The temple was built to honour two ancient kings and was until the quake a popular tourist destination.
A further 239 relics were severely damaged in the neighbouring provinces of Shaanxi and Gansu as well as in the Chongqing Municipality, Xinhua said, citing China's Cultural Heritage Administration.
Tong Mingkang, the administration's deputy head, said experts from all over the country would gather in the affected areas to help restoration work.
"Relics restoration in the disaster area is at the top of our agenda for our bureau in the coming several years," Tong was quoted as saying.

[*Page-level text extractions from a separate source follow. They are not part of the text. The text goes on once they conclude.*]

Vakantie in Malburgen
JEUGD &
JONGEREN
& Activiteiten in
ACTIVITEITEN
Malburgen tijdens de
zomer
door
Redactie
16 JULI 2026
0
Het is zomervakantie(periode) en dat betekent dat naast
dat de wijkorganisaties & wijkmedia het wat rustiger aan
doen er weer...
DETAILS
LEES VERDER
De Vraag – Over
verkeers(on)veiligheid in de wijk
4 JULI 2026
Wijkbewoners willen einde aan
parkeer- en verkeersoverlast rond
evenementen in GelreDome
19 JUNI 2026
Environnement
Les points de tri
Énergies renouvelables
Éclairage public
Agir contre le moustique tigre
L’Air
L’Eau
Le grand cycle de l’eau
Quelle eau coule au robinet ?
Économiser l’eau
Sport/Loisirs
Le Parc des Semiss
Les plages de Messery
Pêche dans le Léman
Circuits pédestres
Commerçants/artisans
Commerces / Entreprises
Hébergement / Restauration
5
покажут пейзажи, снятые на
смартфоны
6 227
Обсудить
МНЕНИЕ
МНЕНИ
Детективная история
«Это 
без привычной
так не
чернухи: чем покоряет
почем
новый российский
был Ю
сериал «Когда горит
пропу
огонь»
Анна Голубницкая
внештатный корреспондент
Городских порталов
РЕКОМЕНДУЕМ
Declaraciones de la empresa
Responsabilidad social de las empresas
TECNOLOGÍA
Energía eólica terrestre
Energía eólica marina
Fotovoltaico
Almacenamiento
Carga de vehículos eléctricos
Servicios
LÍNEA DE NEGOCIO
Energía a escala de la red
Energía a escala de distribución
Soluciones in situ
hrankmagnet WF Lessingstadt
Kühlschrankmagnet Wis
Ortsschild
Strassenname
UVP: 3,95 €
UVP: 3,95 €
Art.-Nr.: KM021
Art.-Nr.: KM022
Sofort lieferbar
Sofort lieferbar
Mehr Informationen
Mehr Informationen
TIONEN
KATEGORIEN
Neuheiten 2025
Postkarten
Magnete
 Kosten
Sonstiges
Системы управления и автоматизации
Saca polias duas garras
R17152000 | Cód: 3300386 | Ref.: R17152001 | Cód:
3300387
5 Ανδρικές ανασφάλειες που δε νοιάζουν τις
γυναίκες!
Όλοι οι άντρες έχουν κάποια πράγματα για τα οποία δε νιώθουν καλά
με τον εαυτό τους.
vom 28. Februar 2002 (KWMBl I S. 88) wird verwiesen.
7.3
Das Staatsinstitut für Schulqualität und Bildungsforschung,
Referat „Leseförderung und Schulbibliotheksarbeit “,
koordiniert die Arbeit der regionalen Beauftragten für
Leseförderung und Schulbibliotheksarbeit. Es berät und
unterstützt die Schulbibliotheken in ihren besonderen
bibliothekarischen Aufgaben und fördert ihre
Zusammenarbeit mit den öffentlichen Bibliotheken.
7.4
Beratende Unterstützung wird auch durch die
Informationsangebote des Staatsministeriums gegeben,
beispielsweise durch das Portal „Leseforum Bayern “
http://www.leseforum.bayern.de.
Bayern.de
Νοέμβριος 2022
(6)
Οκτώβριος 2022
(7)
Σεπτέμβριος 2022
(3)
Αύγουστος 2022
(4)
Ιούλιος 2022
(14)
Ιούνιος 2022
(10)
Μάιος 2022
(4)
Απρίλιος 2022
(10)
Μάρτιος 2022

A team of 20 leading experts was already assessing the damage, Xinhua said.
In Shaanxi, to the north-east of the quake zone, seven of the world-famous Terracotta Warriors sustained minor damage and were among 41 precious cultural artefacts affected, according to the Beijing News.
The discovery of the more than 2000-year-old Terracotta Warriors, buried along with China's first emperor, counts as one of the great archaeological sensations of the 20th century. There are an estimated 8000 warriors.
The earthquake cost the lives of more than 68,000 people, according to the latest official toll, making it China's worst natural disaster in a generation.